Il faut pourtant souligner son talent incroyable de traductrice qui à lui seul redonne vie à ces fragments : les poèmes sont livrés au lecteur dans  un français renversant de vivacité, de fraîcheur, de simplicité et d’élégance. On est loin des longues tournures alambiqués, de l’opacité de certaines traductions, de la lourdeur d’une syntaxe aux prises avec le difficile exercice de la version. Au contraire, les vers de Yourcenar préservent toute la primeur de ces œuvres aux parfums si subtils.

Dans la préface, l’auteur explique avoir choisi de traduire les vers par des vers et non par de la prose comme il est d’usage dans la très grande majorité des traductions actuelles. Elle s’efforce à rendre les jeux sur les rythmes et les sonorités avec les ressorts du français. Le résultat semble très fidèle aux originaux : certes, il ne s’agit pas d’une traduction scolaire ou académique mais on sent que l’auteur a respecté avec beaucoup d’humilité la sensibilité hellénique. Elle n’a pas abusé de la modernisation, elle s’est même gardé de moderniser car elle n’a modifié le texte original qu’en dernier recours et avec la plus grande parcimonie.

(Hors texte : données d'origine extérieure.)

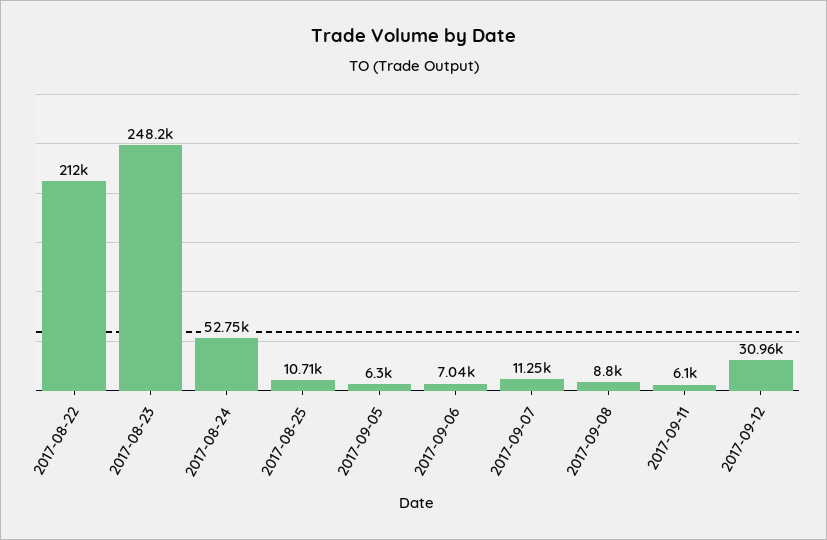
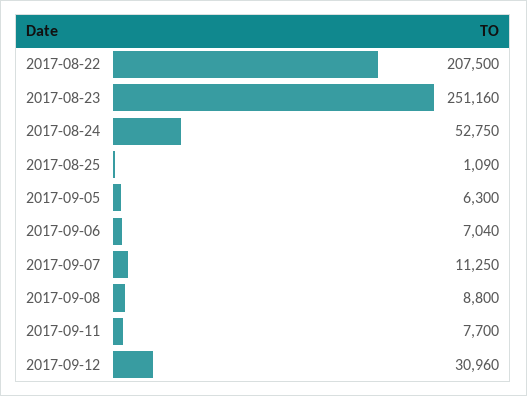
  {
-   "2017-08-22": 212000,
+   "2017-08-22": 207500,
-   "2017-08-23": 248200,
+   "2017-08-23": 251160,
    "2017-08-24": 52750,
-   "2017-08-25": 10710,
+   "2017-08-25": 1090,
    "2017-09-05": 6300,
    "2017-09-06": 7040,
    "2017-09-07": 11250,
    "2017-09-08": 8800,
-   "2017-09-11": 6100,
+   "2017-09-11": 7700,
    "2017-09-12": 30960
  }

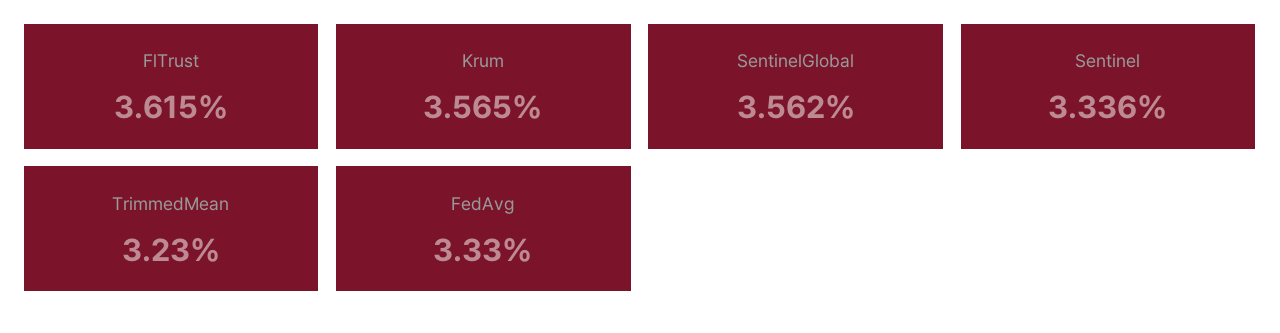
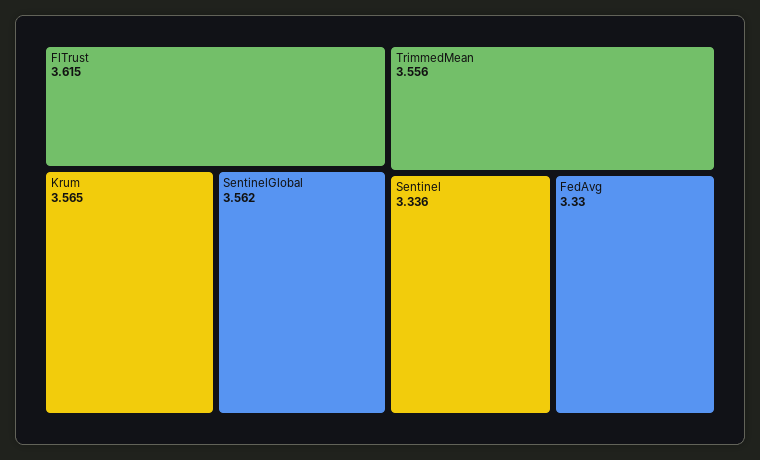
  {
    "FlTrust": 3.615,
    "Krum": 3.565,
    "SentinelGlobal": 3.562,
    "Sentinel": 3.336,
-   "TrimmedMean": 3.23,
+   "TrimmedMean": 3.556,
    "FedAvg": 3.33
  }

Céramique-provenant-dune-tombe-athénienne-Berlin-museum

Céramique provenant d’une tombe athénienne – Berlin Museum

La littérature grecque n’a aucunement besoin d’être « dépoussiérée » pour être appréciée aujourd’hui. Sa simplicité et son universalité surprennent tout lecteur contemporain qui peut l’apprécier dès la première lecture sans avoir besoin d’un considérable bagage d’érudition et de glose. Il s’agit avant tout d’hommes et de femmes qui s’adressent à leurs semblables et qui comme tout à chacun éprouvent, sentent, rêvent,  essaient, échouent, connaissent des bonheurs ou  des malheurs. Il s’agit d’une littérature qui parle de la condition humaine et qui la met en scène d’une manière parfois comique, pathétique, touchante, enflammée, ou encore désabusée. Il s’agit d’une littérature amoureuse où l’on courtise et interpelle, où l’on se plaint de ses rancœurs.

Le plus déconcertant n’est pas tant le discours sur l’homme et les problématiques abordées (qui restent fondamentalement les mêmes si l’on se place hors de la sphère politique et sociale) que les termes de comparaison, le cadre et les ornements de ces longs discours de soi. On ponctue ses récits de bouquets de violette ou de persil, de cithare ou de boucles blondes, de bras d’adolescents et d’amphore de vin mêlé de miel. Leur esthétique est éloignée de la nôtre et nous donne l’impression d’être jeune, candide, simple et naturelle sans être rustique. Paradoxalement, pour les lecteurs contemporains, le raffinement de ces poèmes tient à leur dénuement. Ils sont à l’image de ces statues de marbres blancs qui hantent les musées d’Antiquités : leur élégance tient à leur sobriété, à l’insolence de la  de ces simples lignes courbes merveilleusement agencées que le temps a polies et lustrées. A ce titre, Marguerite Yourcenar les retranscrit admirablement :  la simplicité et justesse de son écriture fait sentir ce lyrisme délicat mais dénué d’affectation. Il n’y a pas de superflu, de longues tournures pompeuses ou ampoulées, seulement des traits saillants qui viennent frapper le lecteur par leur grâce et leur intelligence.

La traduction de Yourcenar propose ainsi un accès facilité à la poésie grecque pour des gens qui ne sont pas familiers avec la langue ; et pour ceux qui en seraient familiers, il permet une lecture plaisante et aisée de fragments compliqués à traduire, sans nécessité le recours aux grammaires et aux dictionnaires.

Enfin, cet ouvrage nous permet d’apprécier plus finement la sensibilité de Marguerite Yourcenar. Par ses choix et sa traduction, elle lisse en partie la complexité de la pensée et de la création hellénique afin de nous présenter ce qui pour elle la caractérise. Cet ouvrage fait donc partie prenante de son œuvre générale et ne serait être considérée en marge, comme de simples exercices de traductions. Elle éclaire ainsi Les Mémoires d’Hadrien, biographie romancée d’un empereur romain passionné par l’hellénisme.